Jack Cummings III's joyous Once Upon a Mattress is ripe with invention, rooted in the atypical casting of downtown drag legend John "Lypsinka" Epperson as the queen with impossible standards and Jackie Hoffman as the princess determined to pass her tests. The singing is top-notch - "better than Broadway," my girlfriend exclaimed. Her grin remained wide throughout the show. Madcap fun abounds throughout both acts, but you can't help but view it through the prism of the pressure of beauty norms and what it means to belong in society, whether through sexual orientation, job choice or even just sensibility. I couldn't help but think that David Greenspan's king would be much happier frolicking about without the weight of a kingdom.

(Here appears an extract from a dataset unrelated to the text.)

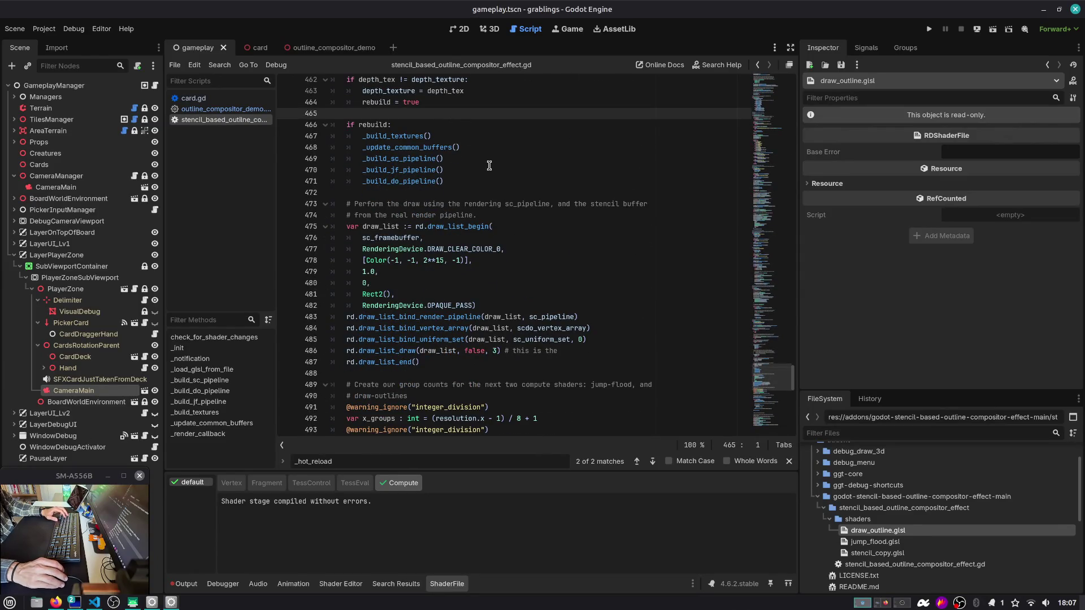
{"action": "scroll", "coordinate": [483, 160], "scroll_direction": "down", "scroll_amount": 2}
{"action": "scroll", "coordinate": [477, 177], "scroll_direction": "down", "scroll_amount": 4}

The czar is the unseen figure who looms a little closer and in more darkly pronounced shadows in Bartlett Sher's deeply moving revival of Fiddler on the Roof. I wouldn't have seen it if anyone else was at the helm but Sher is a master at making classic musicals explode in Technicolor before your eyes. The King and I, still running at Lincoln Center is a shinning example of that. In Fiddler though he does it with bleakness. The joy of the score is enjoyed in contrast with Michael Yeargan's meticulously muted set pieces that make you feel like you've stumbled into a production of The Cherry Orchard. The result is chilling and doubled by Danny Burstein's nuanced Tevya. When he sings, "If I Were a Rich Man," he does so with the weight of years of struggle in his voice. Jessica Hecht brings a sardonic yet warm wit to Golda that helps liven the dynamics of their relationship. Eric Bogosian remarked recently on Marc Maron's podcast that he can't believe we're not caring more collectively about helping the Syrian migrants. Maybe more people in power would be well-served to see this production.

Last month, I attended a benefit for the Children of Armenia Fund in the shiny tomb of Cipriani's. It was founded by Dr. Garo Armen, who must be F. Murray Abraham's long lost doppelganger. He hosted the event with wit and charm along with Caroline Rhea and became one of the evening's biggest donors to fund a state-of-the-art learning center in rural Armenia. The even was particularly poignant as it coincided with the 100th anniversary of the Armenian genocide, which the Turkish government still refuses to recognize. The renderings of the in-progress SMART center looked more like google's next office than a school in an underserved part of the world. In a country not far from Iraq and Syria, it's heartening to see innovation and education at the heart of a plan for revitalization. Armenian and Reddit founder Alexis Ohanian, who's previously been honored by the group, has a phrase that I love: "making the world suck less." I think that sums it up.